12/11/2013 10:41 EST | Updated 02/10/2014 05:59 EST

Pediatric wards at Regina hospitals to merge; consolidation starts in January

REGINA - The board of the Regina Qu'Appelle Health region has voted to consolidate Regina's pediatric wards into one unit.

It means the Pasqua hospital will lose its pediatric ward and the merged unit will be at Regina General.

The transition will begin Jan. 6, and is scheduled to be finished by June.

The recommendation on the merger was made after months of consultations headed by Sharon Garrett, the executive director of women's and children's health for the health region, and Dr.

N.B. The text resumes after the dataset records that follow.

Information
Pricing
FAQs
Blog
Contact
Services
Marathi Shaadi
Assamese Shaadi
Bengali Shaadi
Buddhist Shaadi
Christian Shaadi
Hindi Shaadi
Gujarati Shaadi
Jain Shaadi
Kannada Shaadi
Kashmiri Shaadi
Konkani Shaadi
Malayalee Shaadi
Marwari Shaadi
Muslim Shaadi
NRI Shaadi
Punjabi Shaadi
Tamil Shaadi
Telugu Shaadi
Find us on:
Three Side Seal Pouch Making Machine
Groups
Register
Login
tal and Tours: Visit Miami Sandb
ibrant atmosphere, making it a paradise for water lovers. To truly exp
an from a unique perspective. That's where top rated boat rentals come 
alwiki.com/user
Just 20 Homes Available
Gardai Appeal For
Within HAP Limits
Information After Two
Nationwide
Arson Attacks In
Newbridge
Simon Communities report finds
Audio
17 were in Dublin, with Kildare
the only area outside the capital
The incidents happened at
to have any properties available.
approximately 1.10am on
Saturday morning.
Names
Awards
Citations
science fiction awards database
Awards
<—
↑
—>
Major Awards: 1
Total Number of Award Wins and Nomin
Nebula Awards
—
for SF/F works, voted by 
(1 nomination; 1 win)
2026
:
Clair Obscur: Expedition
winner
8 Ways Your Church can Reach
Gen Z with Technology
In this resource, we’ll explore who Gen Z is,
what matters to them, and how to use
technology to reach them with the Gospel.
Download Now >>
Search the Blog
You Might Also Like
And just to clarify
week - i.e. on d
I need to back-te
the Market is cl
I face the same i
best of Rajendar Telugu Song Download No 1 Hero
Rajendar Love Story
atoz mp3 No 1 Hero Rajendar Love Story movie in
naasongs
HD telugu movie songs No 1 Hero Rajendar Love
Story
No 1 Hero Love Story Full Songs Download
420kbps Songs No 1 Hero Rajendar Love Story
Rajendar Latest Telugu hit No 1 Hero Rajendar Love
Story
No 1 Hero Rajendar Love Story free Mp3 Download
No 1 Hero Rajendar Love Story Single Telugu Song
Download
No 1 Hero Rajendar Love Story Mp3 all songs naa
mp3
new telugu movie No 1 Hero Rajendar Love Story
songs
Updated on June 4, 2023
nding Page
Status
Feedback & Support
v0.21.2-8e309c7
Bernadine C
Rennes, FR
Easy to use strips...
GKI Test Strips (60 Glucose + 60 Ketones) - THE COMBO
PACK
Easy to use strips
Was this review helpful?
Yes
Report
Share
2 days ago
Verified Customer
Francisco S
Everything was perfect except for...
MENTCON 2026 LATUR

Juliet Soper, head of pediatrics.

The health region says there has been a declining number of children being admitted to both of Regina's hospitals.

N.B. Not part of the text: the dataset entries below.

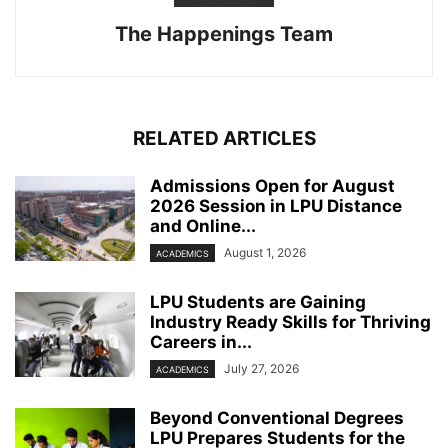
The Happenings Team
RELATED ARTICLES
Admissions Open for August
2026 Session in LPU Distance
and Online...
August 1, 2026
ACADEMICS
LPU Students are Gaining
Industry Ready Skills for Thriving
Careers in...
July 27, 2026
ACADEMICS
Beyond Conventional Degrees
LPU Prepares Students for the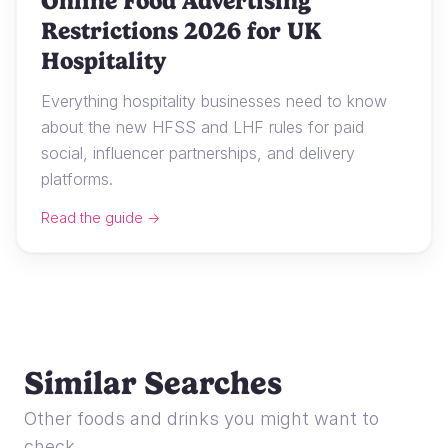
Online Food Advertising
Restrictions 2026 for UK
Hospitality
Everything hospitality businesses need to know
about the new HFSS and LHF rules for paid
social, influencer partnerships, and delivery
platforms.
Read the guide →
Similar Searches
Other foods and drinks you might want to
check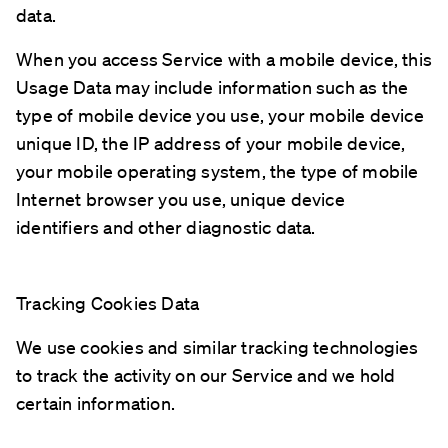
data.
When you access Service with a mobile device, this
Usage Data may include information such as the
type of mobile device you use, your mobile device
unique ID, the IP address of your mobile device,
your mobile operating system, the type of mobile
Internet browser you use, unique device
identifiers and other diagnostic data.
Tracking Cookies Data
We use cookies and similar tracking technologies
to track the activity on our Service and we hold
certain information.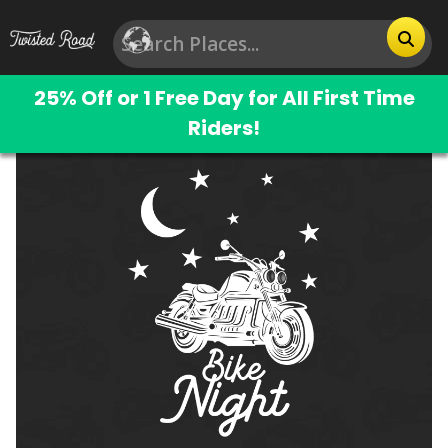
25% Off or 1 Free Day for All First Time
Riders!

It says, on average, the General sees 17 pediatric patients in its 26 beds every day while the Pasqua sees three patients in its 12 beds.

Three recommendations about the move, based on talks with families of children who have received care in the last five years, staff and other health regions, were presented to the board.

One was to establish an area for children who require a high level of care without the need for an intensive care unit.

Any patients requiring sub-specialists or intensive care would be transported to a single, provincial site in Saskatoon.

Part of the recommendation is to ensure support is available to transport critically ill children to the Saskatoon site.

To aid in the transport of sick children, the Ministry of Health will be amending its critical care ambulance transfer policy to cover the cost of transferring critically ill or injured children between the two cities.

Some surgeries would also be moved to the Saskatoon site in the event that intensive care is required afterwards.

Renovations will be required at the General to accommodate a high-acuity area, changing two large rooms to four single rooms, and adding one double room.

The $1 million project would be paid for by the Hospitals of Regina Foundation and take five to six months to complete ending with 18 single rooms, 28 total beds for pediatric care.